Perhaps some morbid people are plagued by the thoughts of their own death.
Most of us, however, have no interest in looking at death
until we have almost caught up with it,
or rather, until it has almost caught up with us.

Those who are Christians have the comfort of the passage
which we have just heard from John 11,
so often read at funerals for the benefit of a grieving family,
or pondered by those whose death draws near.
But to see this passage only as a reason to not grieve at a funeral,
or at least to grieve less,
is to miss out on the opportunity to meditate on death.
We fail to reap the rich harvest, as it were, of pondering our death.

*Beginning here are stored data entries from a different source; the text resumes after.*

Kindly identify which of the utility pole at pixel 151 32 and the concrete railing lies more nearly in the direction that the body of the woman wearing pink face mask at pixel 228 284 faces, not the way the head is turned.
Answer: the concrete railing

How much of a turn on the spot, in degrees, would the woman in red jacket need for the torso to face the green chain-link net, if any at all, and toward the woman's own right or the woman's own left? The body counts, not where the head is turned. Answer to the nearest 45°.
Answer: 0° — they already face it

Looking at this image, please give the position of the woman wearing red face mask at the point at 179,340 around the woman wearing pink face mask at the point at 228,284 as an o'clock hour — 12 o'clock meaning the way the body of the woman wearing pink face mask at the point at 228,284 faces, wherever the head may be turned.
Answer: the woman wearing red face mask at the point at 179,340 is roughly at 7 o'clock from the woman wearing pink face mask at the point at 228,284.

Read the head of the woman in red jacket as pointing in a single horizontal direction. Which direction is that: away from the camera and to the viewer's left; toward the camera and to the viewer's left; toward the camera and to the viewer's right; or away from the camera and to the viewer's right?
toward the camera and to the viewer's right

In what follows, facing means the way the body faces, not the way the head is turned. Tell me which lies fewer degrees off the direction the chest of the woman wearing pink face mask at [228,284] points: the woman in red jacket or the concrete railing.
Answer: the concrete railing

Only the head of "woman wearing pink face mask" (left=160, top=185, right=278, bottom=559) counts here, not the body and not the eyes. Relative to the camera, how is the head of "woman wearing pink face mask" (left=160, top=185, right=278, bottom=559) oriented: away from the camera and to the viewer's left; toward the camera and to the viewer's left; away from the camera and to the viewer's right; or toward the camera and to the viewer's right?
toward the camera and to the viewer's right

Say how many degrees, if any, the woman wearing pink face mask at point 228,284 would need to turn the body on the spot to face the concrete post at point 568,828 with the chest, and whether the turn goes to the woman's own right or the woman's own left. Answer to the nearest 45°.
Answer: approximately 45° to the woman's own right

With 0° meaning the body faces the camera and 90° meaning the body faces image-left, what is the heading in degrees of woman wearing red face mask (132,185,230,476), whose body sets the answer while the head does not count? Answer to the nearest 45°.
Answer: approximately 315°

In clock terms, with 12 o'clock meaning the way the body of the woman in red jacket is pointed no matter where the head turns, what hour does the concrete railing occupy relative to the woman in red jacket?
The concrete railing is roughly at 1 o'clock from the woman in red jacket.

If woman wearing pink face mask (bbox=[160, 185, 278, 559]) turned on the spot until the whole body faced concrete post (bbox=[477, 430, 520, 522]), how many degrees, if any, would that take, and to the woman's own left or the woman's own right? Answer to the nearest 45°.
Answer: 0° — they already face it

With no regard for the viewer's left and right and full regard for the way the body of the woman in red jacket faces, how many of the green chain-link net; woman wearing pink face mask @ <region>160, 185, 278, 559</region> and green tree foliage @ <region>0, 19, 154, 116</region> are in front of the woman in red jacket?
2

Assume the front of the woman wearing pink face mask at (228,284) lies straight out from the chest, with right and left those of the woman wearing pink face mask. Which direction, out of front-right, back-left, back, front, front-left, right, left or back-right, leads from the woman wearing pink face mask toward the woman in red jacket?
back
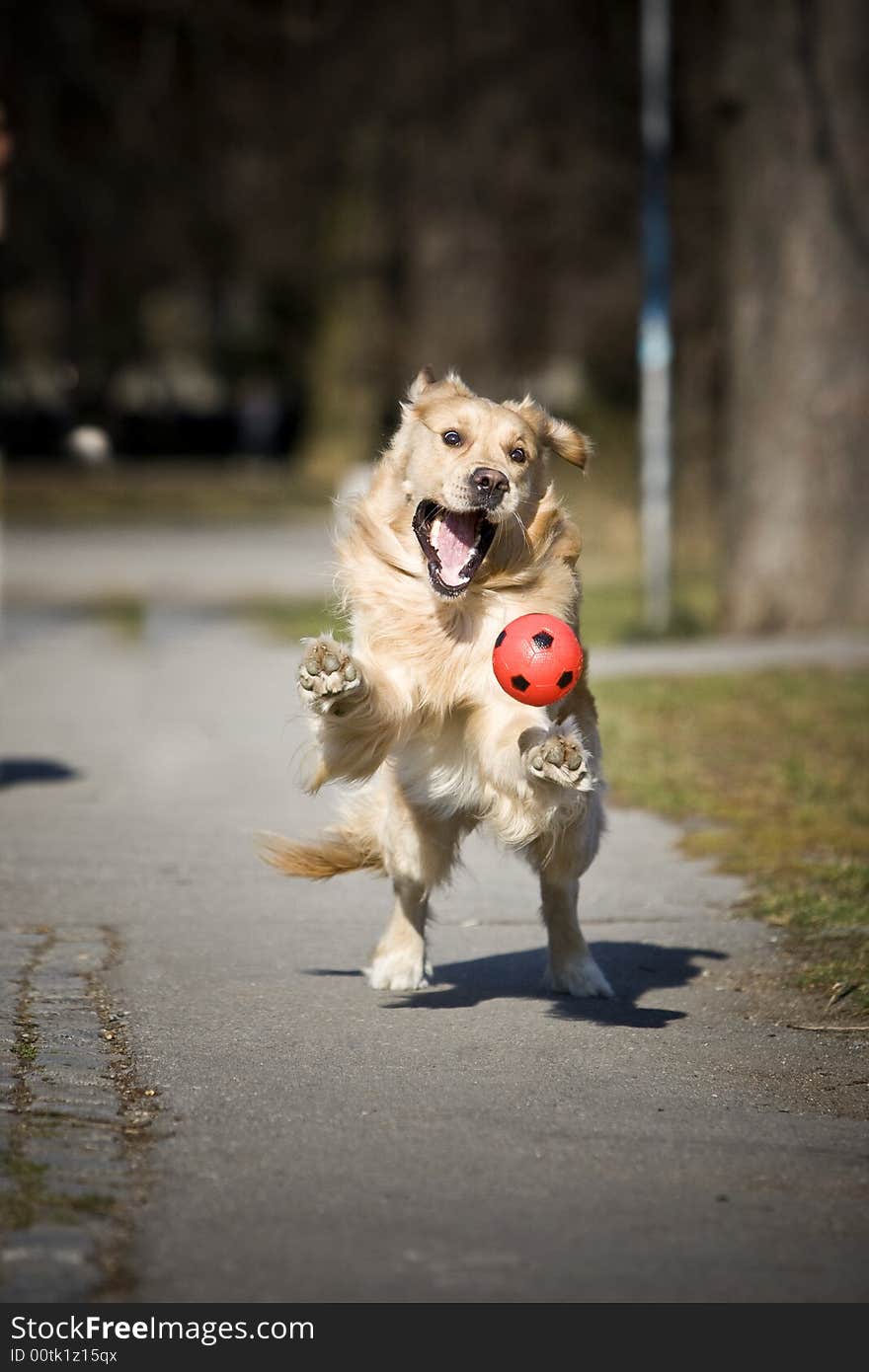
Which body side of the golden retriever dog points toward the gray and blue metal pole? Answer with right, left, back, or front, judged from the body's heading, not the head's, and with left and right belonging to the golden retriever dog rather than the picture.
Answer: back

We should meditate upon death for the simple reason that if we don’t,
death can have the power to subconsciously control our thoughts and actions,
Even if we believe that Christ has conquered death,
we are not immune to death’s spectre.
The threat of death makes us anxious
not simply about the threat of judgment and hell,
but about a life that is missing things.
‘I’ll die without really living.
Without really being in love,
or checking off everything on my bucket list,
or having corrected this and that in my life,
or seeing justice done in the world,
or having left a good enough legacy for others.’

The devil has been cheated, by the Resurrection of Christ,
of holding us in thrall to the power of death’s to destroy the soul,
but he instead uses the riches of the world
to increase the fear that we will die
without receiving all the world has to offer.

But if the real meaning of life is to be in union with God,
if death cannot threaten this,
then we are no longer in need of such thinking.
Indeed, to engage in such thinking is to give death back the power it does not have.
We see life as a process of accumulation instead of growing toward God.
In reflecting upon death, we cannot help but reflect
upon what we truly believe our life is all about,
and what we truly believe about God.

This is, of course, not the only thing we could say about death.
We might think about how death really is a gift to us,
in that death curbs the evil that human beings can do.
Can we imagine a world in which Fidel Castro, for example, was immortal?
Part of the plot in the Harry Potter series of books
is that Lord Voldemort has cheated death by splitting his soul into seven,
so that it makes him infinitely hard to kill.
The evil he may do is utterly unlimited,
unless the objects in which he has stored parts of his life are destroyed,
so that he finally may die, and his evil with him.
When he dies, then the spell of fear which he has cast over many is dispelled.
And for us who do not worship the darkness,
to realize that we will die is to embrace the faith
that there will come a time in which we can no longer sin,
in which our love for God will not be marred
by death-fearing inclinations and behavior.
Death becomes our liberation.

There are, of course, many more things to say or think about.
But perhaps it is good to end with that same passage which is read at funerals.
‘Those who believe in me, though they die, will live,
and those who live and believe in me will never die.’
It is through Christ that death becomes not an object of fear,
but an object of curiosity,
not a God, but a thing to be viewed in the light of God and his love.
We do not approach death by ourselves, but with Christ,
clothed in his life, robed in his love.
And we do not do battle with death,
but it is Christ who has battled death for us,
and who is victorious, so that when our death comes,
it is no longer the end of anything,
but, as Dietrich Bonhoeffer put it in a poem he wrote in prison,
a ‘station on the way to freedom.’

‘Come now, highest of feasts on the way to freedom eternal,
Death, lay down your ponderous chains and earthen enclosures
walls that deceive our souls and fetter our mortal bodies,
that we might at last behold what here we are hindered from seeing.
Freedom, long have we sought you through discipline, actions and suffering.

Dying, now we discern in the countenance of God your own face.’